Gregoria Mariska Masuk Proyeksi Olimpiade LA 2028? Pelatih: Tergantung Jorji juga Pasangan

JAKARTA – Pelatih tunggal putri Indonesia, Herli Djaenudin, enggan memproduksi ramalan tentang masa depan Gregoria Mariska Tunjung usai merebut medali perunggu Olimpiade Paris 2024 . Termasuk ketika ditanya tentang Olimpiade Los Angeles 2028.
Gregoria berhasil menyebabkan sejarah dengan meraih medali perunggu dalam Olimpiade Paris 2024. Ia menjadi tunggal putri pertama setelahnya Maria Kristin Yulianti yang tersebut mampu mendapatkan medali di dalam Olimpiade sejak Beijing 2008.
Dengan pencapaian tersebut, Gregoria disebut mampu menghapus rasa penasaran dengan meraih medali emas Olimpiade berikutnya pada 2028. Namun, usia yang akan dimiliki Gregoria tidaklah akan muda lagi yakni 29 tahun.
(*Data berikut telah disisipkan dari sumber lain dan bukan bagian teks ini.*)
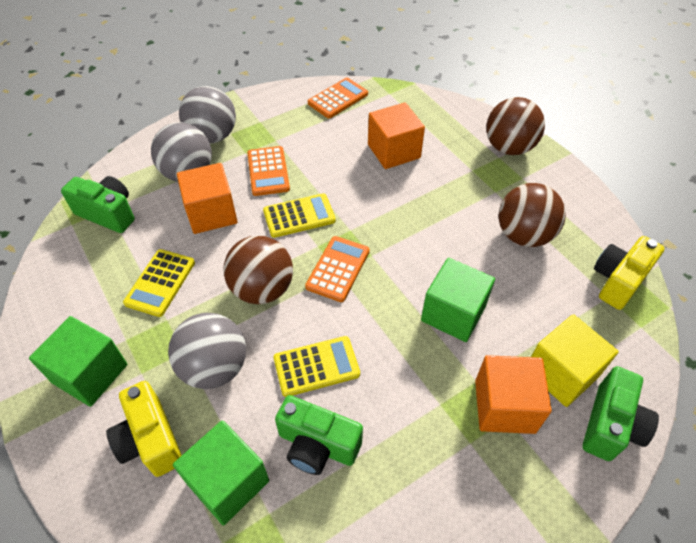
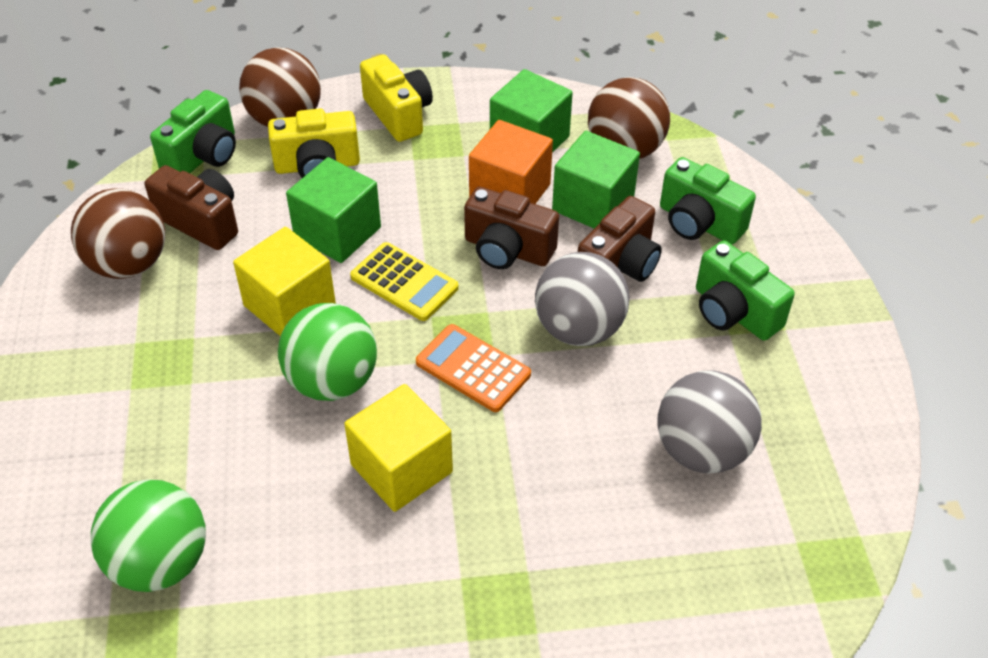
brown camera: none = 0 -> [145,165,238,250] [464,187,559,269] [578,196,662,282] = 3
green ball: none = 0 -> [91,480,206,592] [278,303,377,401] = 2
grey ball: [151,122,212,182] [168,313,246,389] [179,86,236,144] = 3 -> [535,252,630,346] [657,370,762,474] = 2
orange calculator: [247,146,290,196] [305,236,370,302] [308,78,368,118] = 3 -> [416,324,531,412] = 1
orange cube: [177,163,238,234] [368,102,425,169] [475,355,552,434] = 3 -> [469,120,553,204] = 1
yellow calculator: [123,249,195,317] [263,193,336,238] [274,336,360,397] = 3 -> [350,242,459,321] = 1
yellow cube: [531,314,619,407] = 1 -> [233,227,336,336] [344,384,453,512] = 2

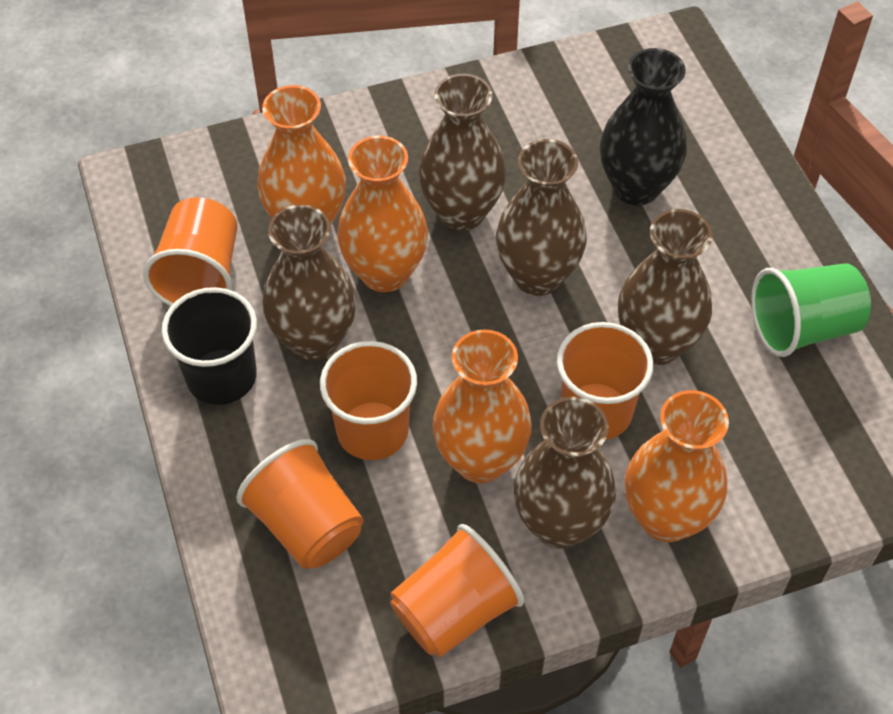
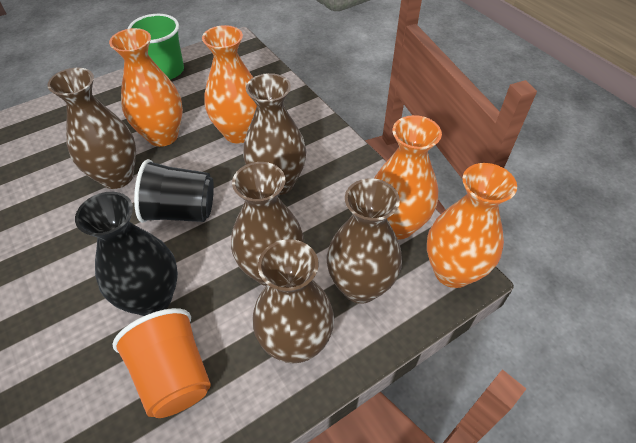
orange cup: [143,197,238,306] [236,439,364,569] [320,341,417,460] [390,524,524,657] [557,322,654,440] = 5 -> [112,308,211,418] = 1

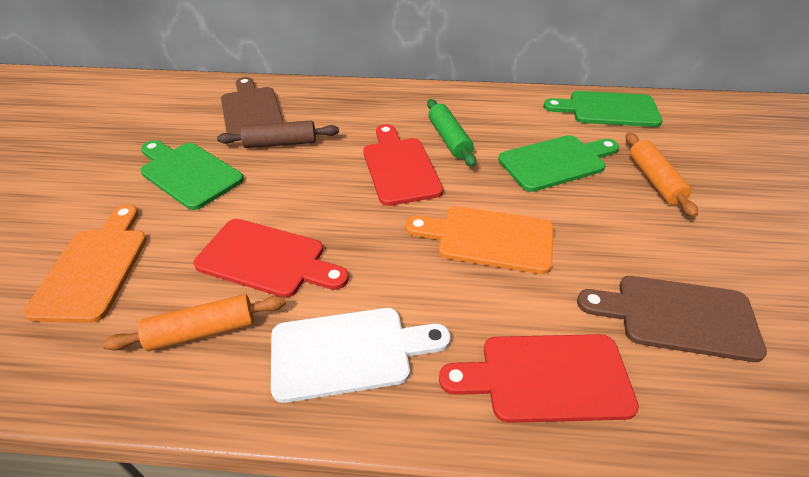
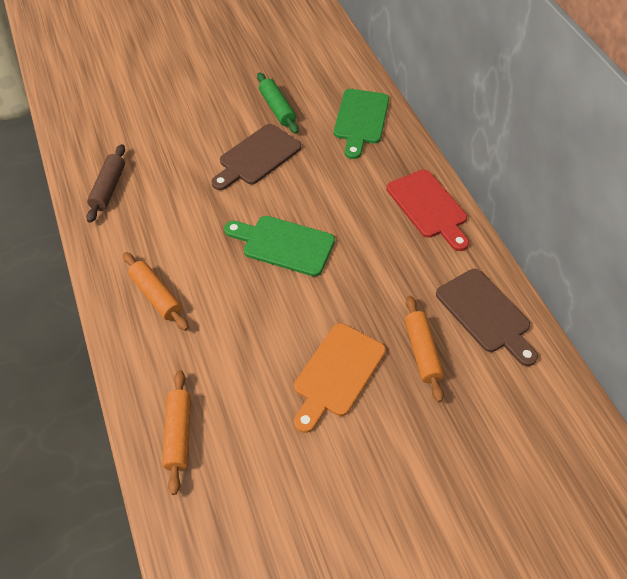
green cutting board: [140,140,244,210] [498,135,619,192] [543,91,663,127] = 3 -> [224,216,335,276] [334,89,389,159] = 2
orange cutting board: [23,205,147,323] [406,206,554,274] = 2 -> [294,323,386,433] = 1
orange rolling pin: [103,294,286,351] [626,133,698,217] = 2 -> [123,252,189,331] [162,370,191,495] [405,296,444,402] = 3
red cutting board: [194,219,349,298] [363,124,443,206] [439,334,639,423] = 3 -> [387,170,469,251] = 1
white cutting board: [271,308,451,403] = 1 -> none = 0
Sang ahli Herli menilai semua itu bergantung pada Gregoria. Apalagi, pemain berusia 25 tahun itu pada waktu ini juga sudah ada mempunyai tunangan, Mikha Angelo.
“Berarti ia posisinya usia 29. Ya, tergantung ke dianya. Dia masih mau ambil enggak itu yang berikutnya di area 2028,” ucap Herli ketika dihubungi lewat telepon.
“Kita belum belum berbicara ke arah situ, cuma tadi yang dimaksud sempat saya bilang, ya ada beberapa pertandingan yang tersebut memang sebenarnya dapat dikenang seperti juara All England, juara dunia. Hal ini kan Olimpiade, beda ya dengan kejuaraan-kejuaraan super series biasa,” tambahnya.
“Tapi tergantung ke Grego dan juga pasangannya. Kayaknya pertanyaan yang digunakan tepat harus dengan segera ke Grego mirip Mikha,” sambung Herli.
Saat ini, Gregoria masih menjadi andalan bagi Indonesia di area sektor tunggal putri. Pada ranking dunia BWF, pada waktu ini duduk di dalam sikap tujuh dunia.